## About this task
Leaving out every line before the one with "Map reading. Convert", write out the rest of the records below exactly.

(Dataset entries)
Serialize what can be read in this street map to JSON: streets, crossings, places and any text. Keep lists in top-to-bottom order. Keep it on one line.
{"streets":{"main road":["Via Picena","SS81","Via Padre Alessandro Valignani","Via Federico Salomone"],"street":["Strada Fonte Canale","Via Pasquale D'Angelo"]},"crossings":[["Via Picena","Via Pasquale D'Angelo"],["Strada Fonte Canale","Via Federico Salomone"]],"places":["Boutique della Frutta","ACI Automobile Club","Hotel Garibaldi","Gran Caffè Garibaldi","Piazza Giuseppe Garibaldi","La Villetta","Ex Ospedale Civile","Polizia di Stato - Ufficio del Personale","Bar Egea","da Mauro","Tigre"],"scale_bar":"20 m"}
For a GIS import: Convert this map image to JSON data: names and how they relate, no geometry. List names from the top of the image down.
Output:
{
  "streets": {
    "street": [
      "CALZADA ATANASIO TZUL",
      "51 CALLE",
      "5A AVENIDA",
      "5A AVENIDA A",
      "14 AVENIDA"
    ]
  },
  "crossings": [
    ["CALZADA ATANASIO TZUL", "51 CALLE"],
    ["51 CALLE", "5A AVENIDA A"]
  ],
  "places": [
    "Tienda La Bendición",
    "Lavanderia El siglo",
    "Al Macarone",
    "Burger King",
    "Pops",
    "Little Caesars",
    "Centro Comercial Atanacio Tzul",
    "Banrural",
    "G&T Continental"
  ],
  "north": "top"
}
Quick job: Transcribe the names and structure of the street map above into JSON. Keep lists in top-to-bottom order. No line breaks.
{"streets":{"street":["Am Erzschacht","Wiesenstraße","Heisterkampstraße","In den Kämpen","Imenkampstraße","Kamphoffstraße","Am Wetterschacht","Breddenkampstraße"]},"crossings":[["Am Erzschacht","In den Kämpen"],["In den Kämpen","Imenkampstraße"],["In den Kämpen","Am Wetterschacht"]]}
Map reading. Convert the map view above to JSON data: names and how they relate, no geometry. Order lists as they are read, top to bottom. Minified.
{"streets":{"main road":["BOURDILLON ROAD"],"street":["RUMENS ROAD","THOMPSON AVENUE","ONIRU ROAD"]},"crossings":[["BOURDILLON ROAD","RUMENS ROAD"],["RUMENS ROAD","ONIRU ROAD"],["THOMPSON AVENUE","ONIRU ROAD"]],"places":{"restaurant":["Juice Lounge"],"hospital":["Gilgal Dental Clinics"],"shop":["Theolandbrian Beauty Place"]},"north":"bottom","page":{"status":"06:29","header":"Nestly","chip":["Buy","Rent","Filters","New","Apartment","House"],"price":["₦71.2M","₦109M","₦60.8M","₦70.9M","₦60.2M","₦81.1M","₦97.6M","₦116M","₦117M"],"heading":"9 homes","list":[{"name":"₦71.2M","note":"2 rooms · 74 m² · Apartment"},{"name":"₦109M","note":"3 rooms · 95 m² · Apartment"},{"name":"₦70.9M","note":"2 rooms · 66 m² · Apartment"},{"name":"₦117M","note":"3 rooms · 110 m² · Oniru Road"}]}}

## Answer to this task
Map reading. Convert the map view above to JSON data: names and how they relate, no geometry. Order lists as they are read, top to bottom. Minified.
{"streets":{"main road":["BOURDILLON ROAD"],"street":["RUMENS ROAD","THOMPSON AVENUE","ONIRU ROAD"]},"crossings":[["BOURDILLON ROAD","RUMENS ROAD"],["RUMENS ROAD","ONIRU ROAD"],["THOMPSON AVENUE","ONIRU ROAD"]],"places":{"restaurant":["Juice Lounge"],"hospital":["Gilgal Dental Clinics"],"shop":["Theolandbrian Beauty Place"]},"north":"bottom","page":{"status":"06:29","header":"Nestly","chip":["Buy","Rent","Filters","New","Apartment","House"],"price":["₦71.2M","₦109M","₦60.8M","₦70.9M","₦60.2M","₦81.1M","₦97.6M","₦116M","₦117M"],"heading":"9 homes","list":[{"name":"₦71.2M","note":"2 rooms · 74 m² · Apartment"},{"name":"₦109M","note":"3 rooms · 95 m² · Apartment"},{"name":"₦70.9M","note":"2 rooms · 66 m² · Apartment"},{"name":"₦117M","note":"3 rooms · 110 m² · Oniru Road"}]}}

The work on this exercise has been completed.